[EXERCISE OBJECTIVE]
Output each entry that follows exactly. Images stay out.
(Beginning of RECORDS)
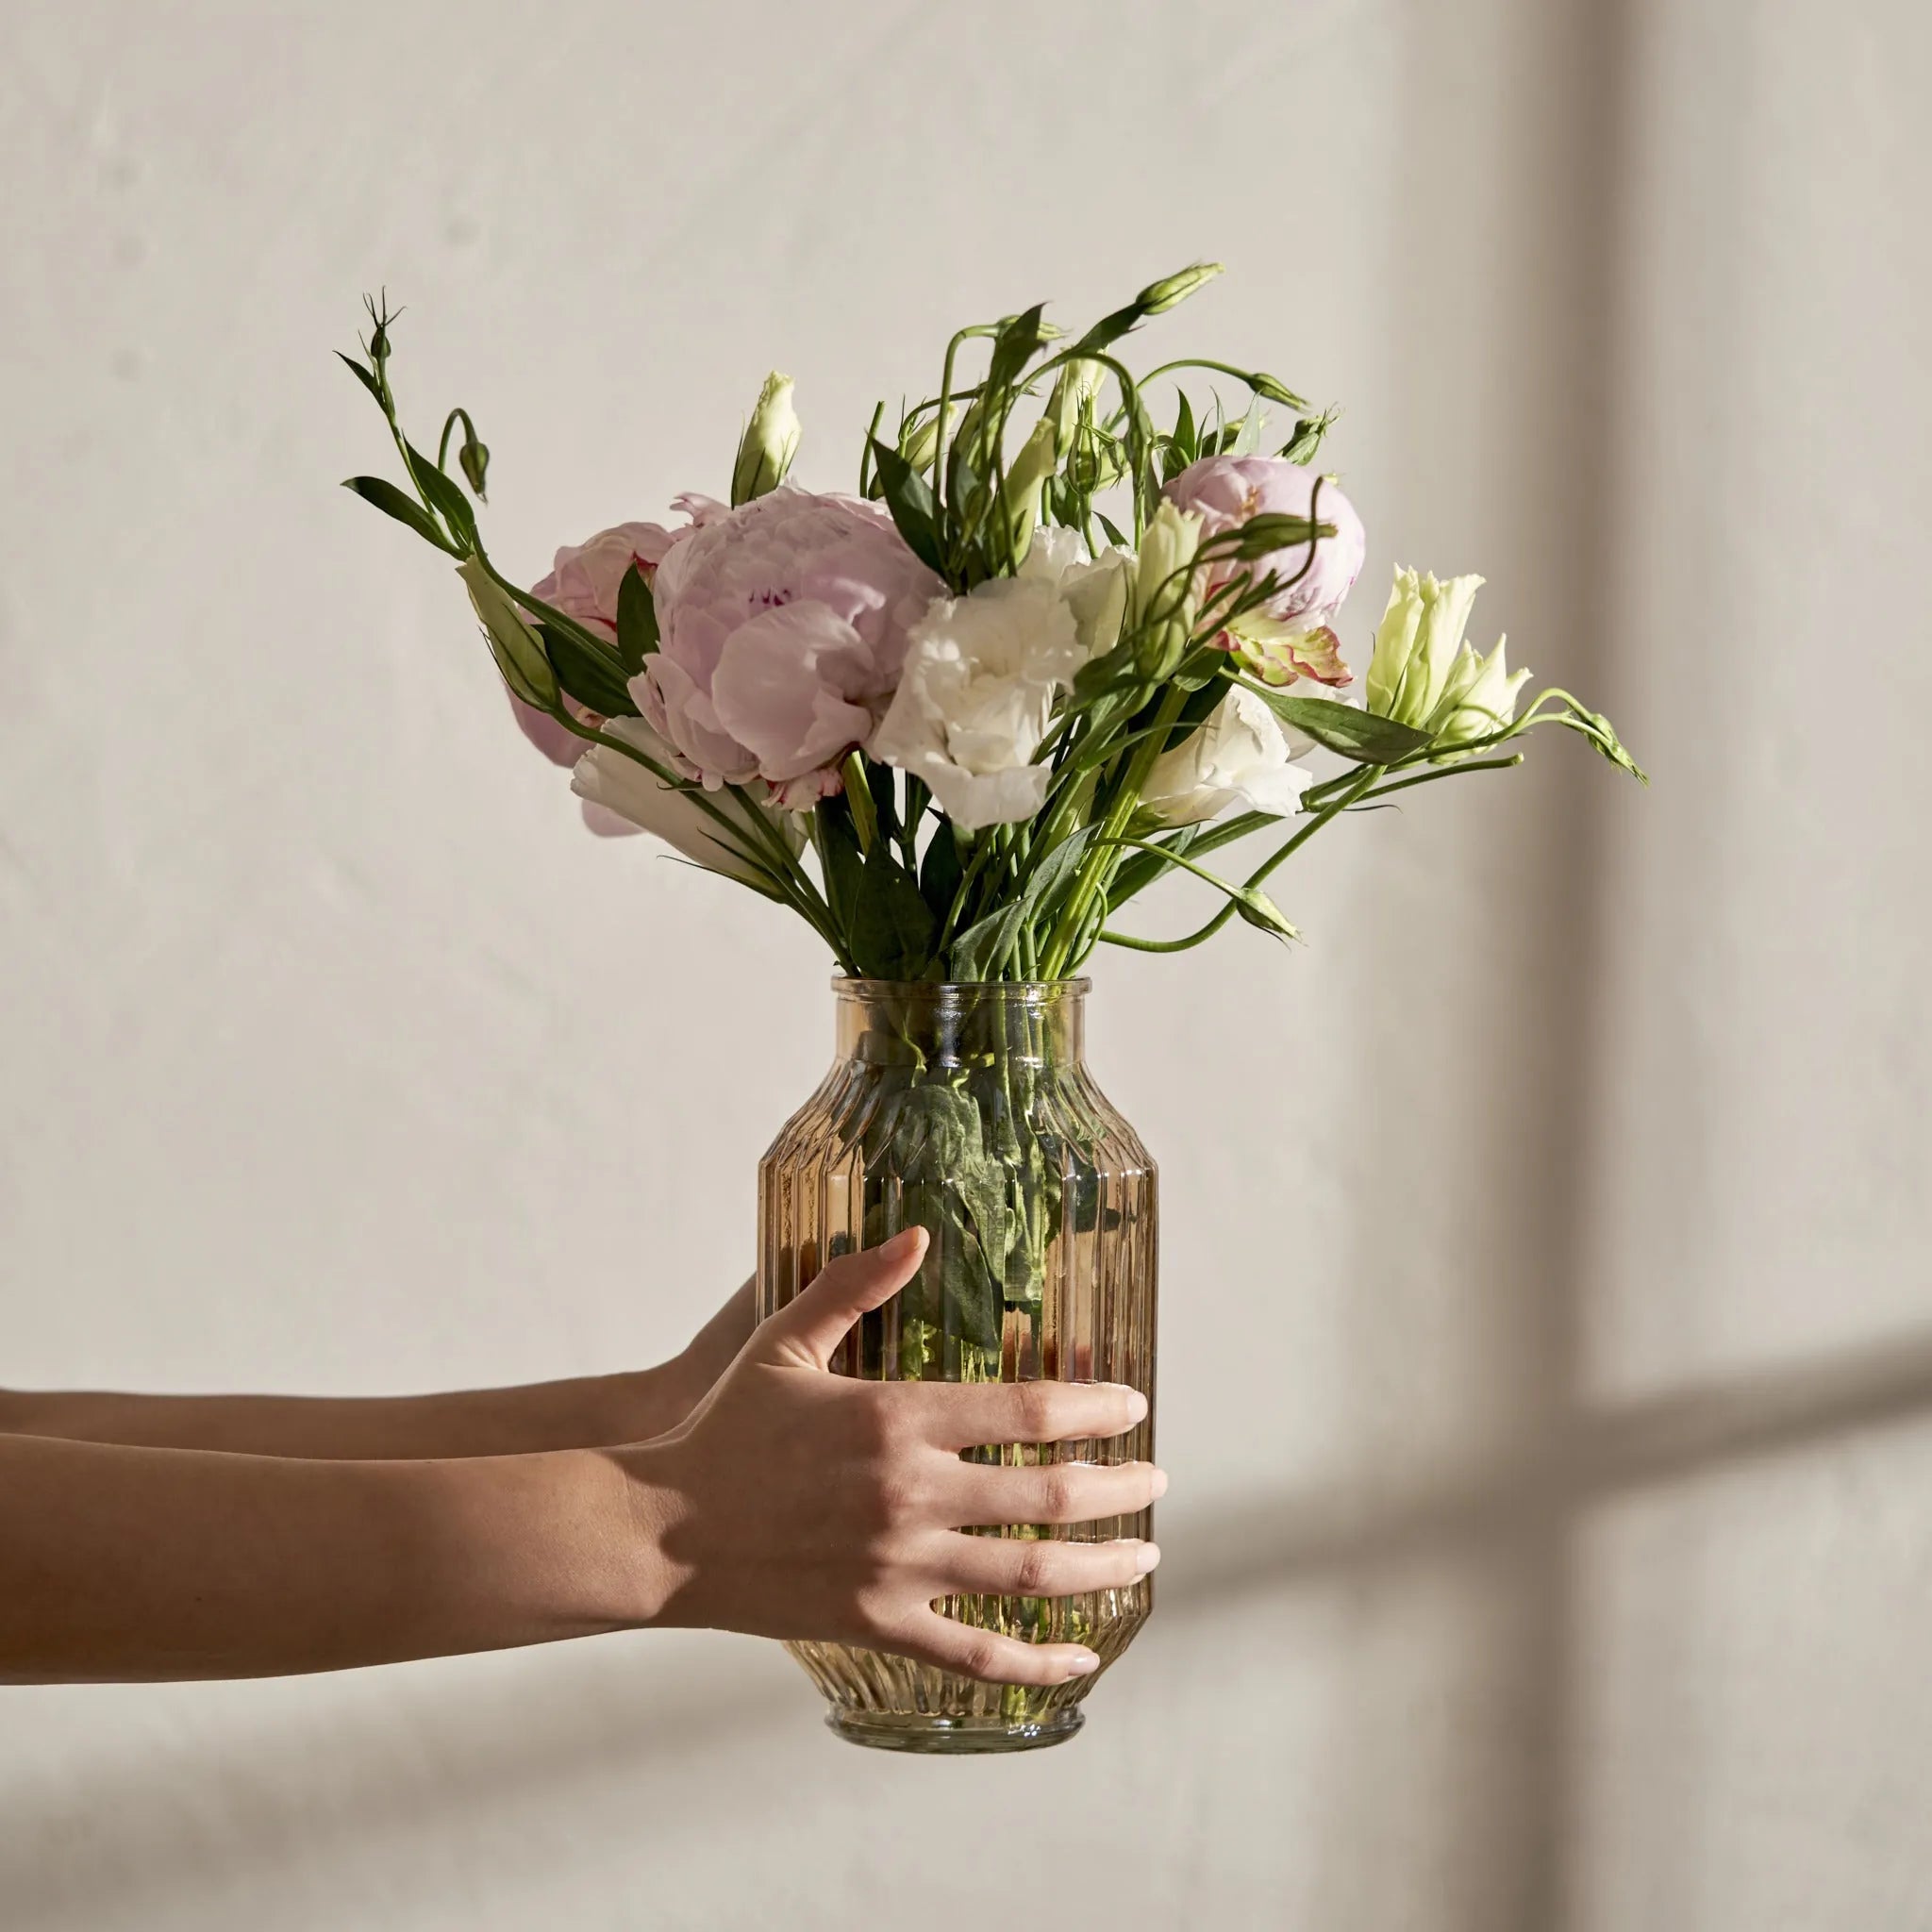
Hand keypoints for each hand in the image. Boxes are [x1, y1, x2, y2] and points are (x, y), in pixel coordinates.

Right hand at [621, 1228, 1162, 1685]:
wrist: (660, 1531)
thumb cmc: (722, 1428)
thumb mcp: (783, 1340)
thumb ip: (855, 1285)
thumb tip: (917, 1233)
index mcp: (894, 1418)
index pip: (1028, 1412)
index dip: (1094, 1408)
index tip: (1135, 1405)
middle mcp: (909, 1494)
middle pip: (1049, 1495)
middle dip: (1121, 1487)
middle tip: (1158, 1481)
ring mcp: (897, 1567)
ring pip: (1029, 1576)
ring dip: (1101, 1566)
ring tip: (1144, 1558)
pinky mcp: (878, 1624)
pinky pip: (977, 1655)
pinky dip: (1037, 1661)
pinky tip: (1079, 1656)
(End of RECORDS)
[SOLVED EXERCISE]
Hand keypoints for each hand in the image. Boxes are [x1, y1, x2, y2] and points are (x, y), in pixel coordinates.

Right hand at [621, 1228, 1162, 1685]:
wrist: (660, 1531)
thumb cmc: (722, 1428)
thumb mcp: (783, 1340)
thumb ip: (855, 1285)
thumb tip: (917, 1233)
index mcp: (894, 1418)
index pip: (1028, 1412)
index dip: (1094, 1408)
index tip: (1135, 1405)
middle mcp: (909, 1494)
middle pip: (1049, 1495)
middle dip: (1121, 1487)
middle tip: (1158, 1481)
ring mcp: (897, 1567)
ring pip: (1029, 1576)
ring dip: (1101, 1566)
ring tip: (1144, 1558)
pinky mcp: (878, 1624)
pinky pip: (977, 1655)
pinky dip: (1037, 1661)
pinky tip: (1079, 1656)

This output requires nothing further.